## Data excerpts
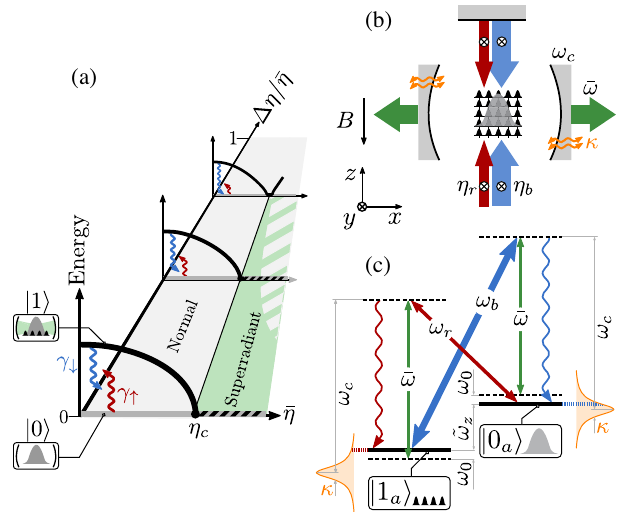
FIG. 1. Competing coherent coupling and dissipation at a superradiant phase transition. (a) A quantum gas interacts coherently with a cavity mode via two tunable drives with mean coupling strength ¯ η and imbalance Δ η , giving rise to two low- energy polariton modes j 0 i and j 1 i , corresponding to decoupled and coupled light-matter modes, respectively. Increasing ¯ η soft- ens the energy of j 1 i (black line); cavity dissipation is responsible for the effective damping ( γ ↓ ) and amplification ( γ ↑ ) of the soft- mode polariton j 1 i . For small enough Δ η = ¯ η , the rates γ ↓ and γ ↑ are balanced, and the mode softening to zero energy at ¯ η ¼ η is c accompanied by a phase transition from the normal phase populating only j 0 i (gray shade) to the superradiant phase (green shade), where j 1 i is occupied. By increasing Δ η = ¯ η , the domi- nating damping γ ↓ of the soft mode leads first to bistability (green-gray hashed region) and finally to the suppression of the superradiant transition. (b) Sketch of the experimental setup and (c) corresponding level scheme. A BEC inside a high-finesse cavity (with resonant frequency ω and field decay rate κ ) is c illuminated transversally by two Raman lasers with coupling strengths η and frequencies ω . The BEC ( j 0 ) couples to a b ð r Þ b ð r Þ a i spatially modulated state j 1 of the neighboring Zeeman sub- a i ℏ ð ω − 2 ω level, separated by an energy ℏ ˜ ω , with Zeeman z ¼ z rec Þ splitting ℏ ω and recoil energy ℏ ω . In the superradiant phase, a z rec coherent field at frequency ¯ ω (green) builds up in the cavity. The two-photon transitions driven by each pump and the cavity field at ¯ ω are detuned from the bare atomic states j 0 and j 1 by ∓ ω 0 , a i a i as indicated by the lower dashed lines. The dissipative channels between modes j 0 i and j 1 i shown in (a) are due to Raman scattering of photons from each single drive into the cavity (blue and red wiggly arrows) and subsequent photon loss. The Lor- entzian density of states of the cavity is sketched in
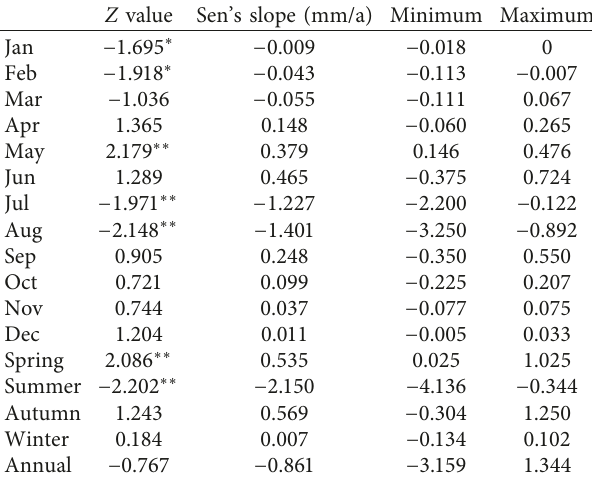
Table 3: Trend test results of the monthly, seasonal, and annual precipitation during 1960–2012 tested by the M-K method and Sen’s slope method. The uncertainty range covered from 5% to 95% between the minimum and maximum values of Sen’s slope.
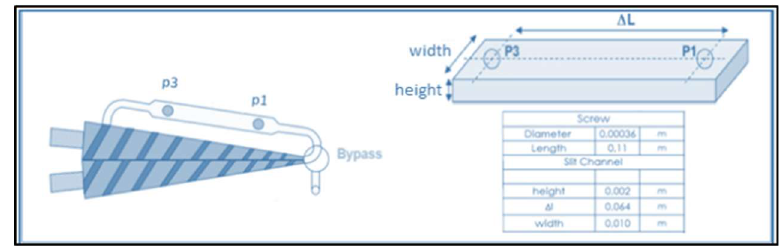
Figure 6. MiniLab Backflow channel and twin-screw conic system.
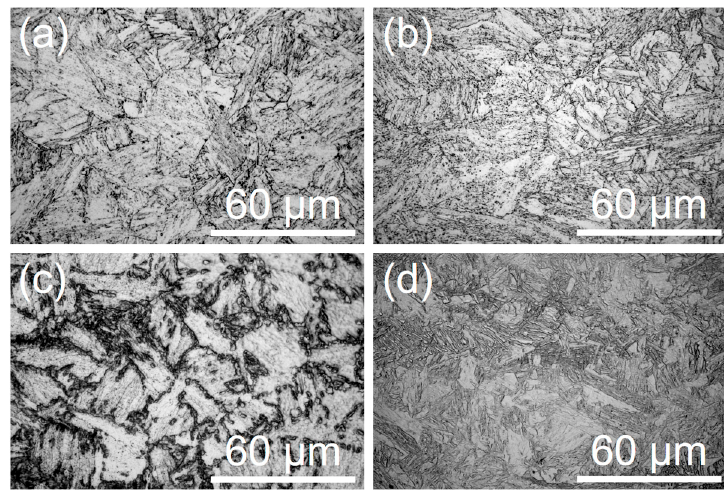
Figure 2. Optical metallography images showing the as-quenched microstructure in S690Q steel after tempering at ( a ) 600 °C, ( b ) 660 °C, ( c ) 720 °C, and ( d ) 780 °C for 1 h.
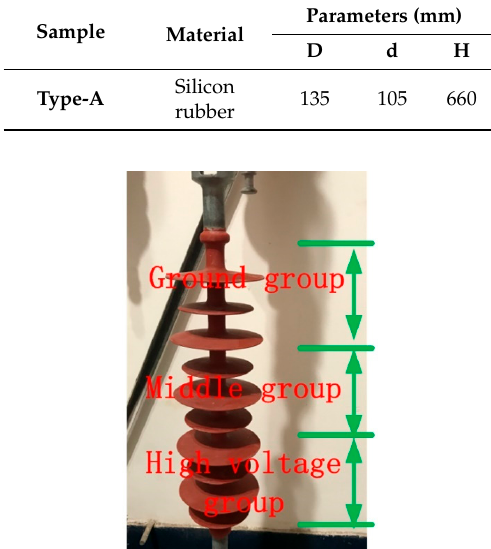
Table 1. Contamination degree and non-uniformity results for field operating insulators.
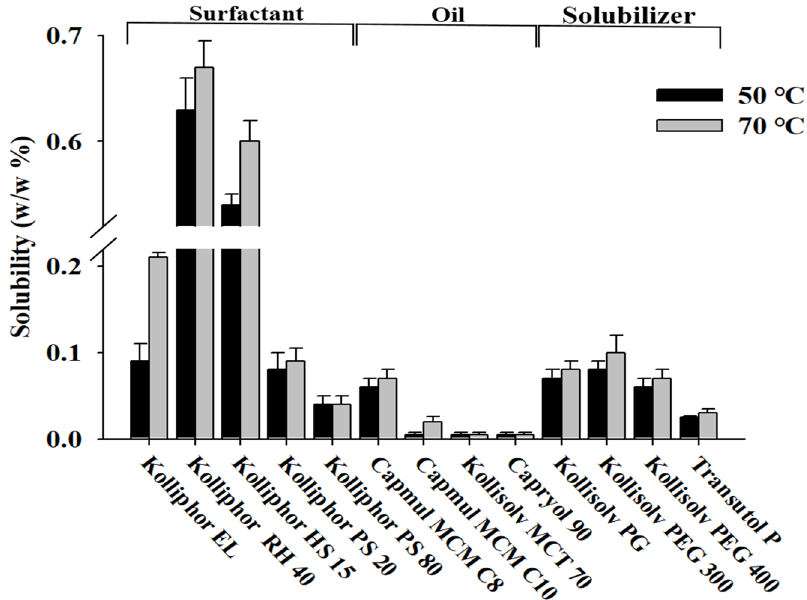
Figure 2. Solubility of ALH in various oils, surfactants, and solubilizers.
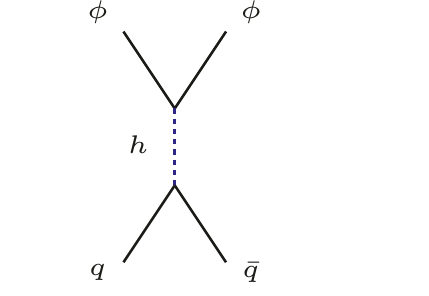
Figure 2 . The DM-quark direct detection scattering cross section is shown at the leading order in perturbation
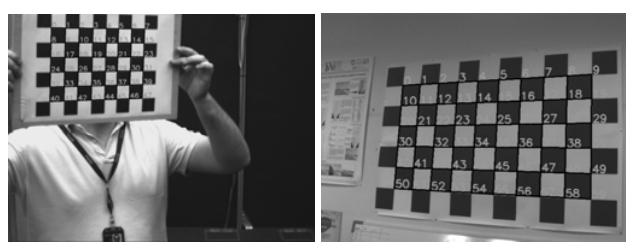
Figure 14. Input points of the calibration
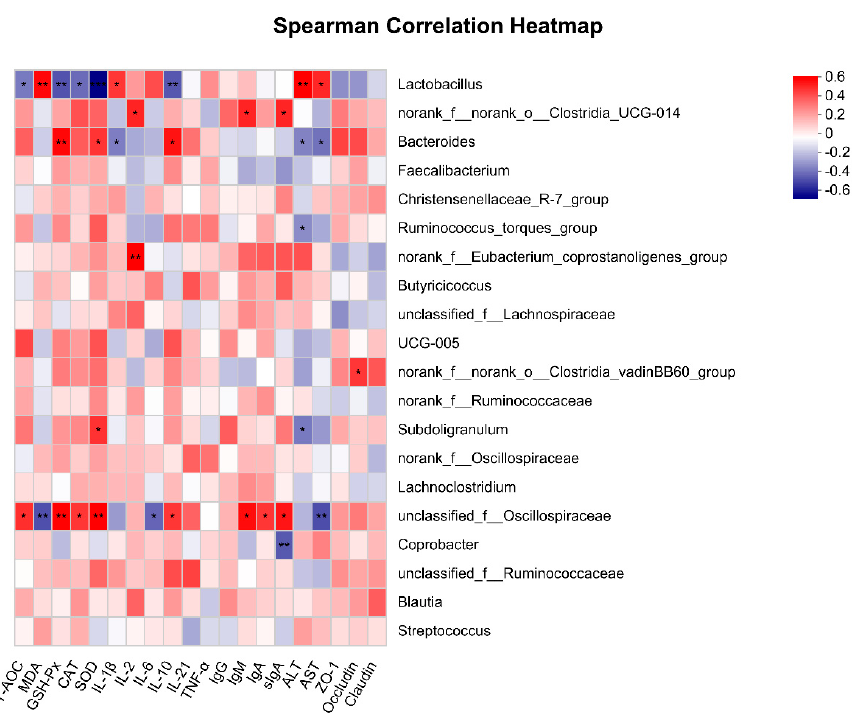
Antioxidants 2023 , 12 , x FOR PEER REVIEW 18 of 27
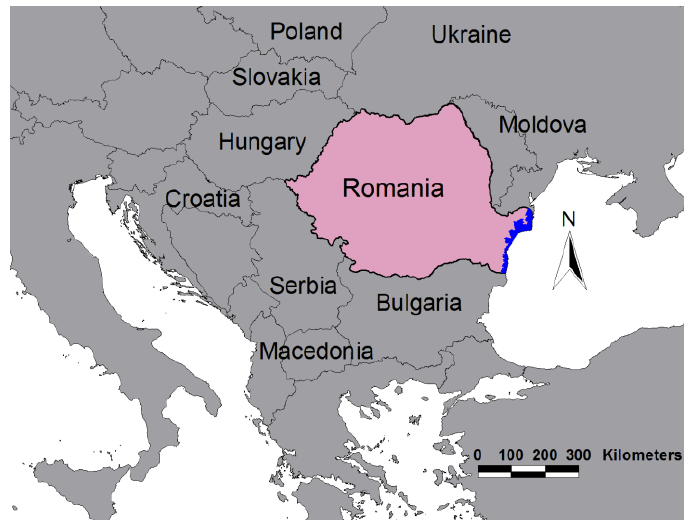
Figure 2. Location of the Romanian shoreline (blue) in Romania (purple) and Europe (gray). White areas correspond to the seas. Source: made by A.-I.P. using ESRI ArcView data.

## Task directions
In the records above, find the line containing "Figure 2. Solubility" and restate it and every line after it word for word, all pictures excluded.

## Task solution
Figure 2. Solubility of ALH in various oils, surfactants, and solubilizers.
Figure 2 . The DM-quark direct detection scattering cross section is shown at the leading order in perturbation
Figure 14. Input points of the calibration
Antioxidants 2023 , 12 , x FOR PEER REVIEW 18 of 27
Figure 2. Location of the Romanian shoreline (blue) in Romania (purple) and Europe (gray). White areas correspond to the seas. Source: made by A.-I.P. using ESRI ArcView data.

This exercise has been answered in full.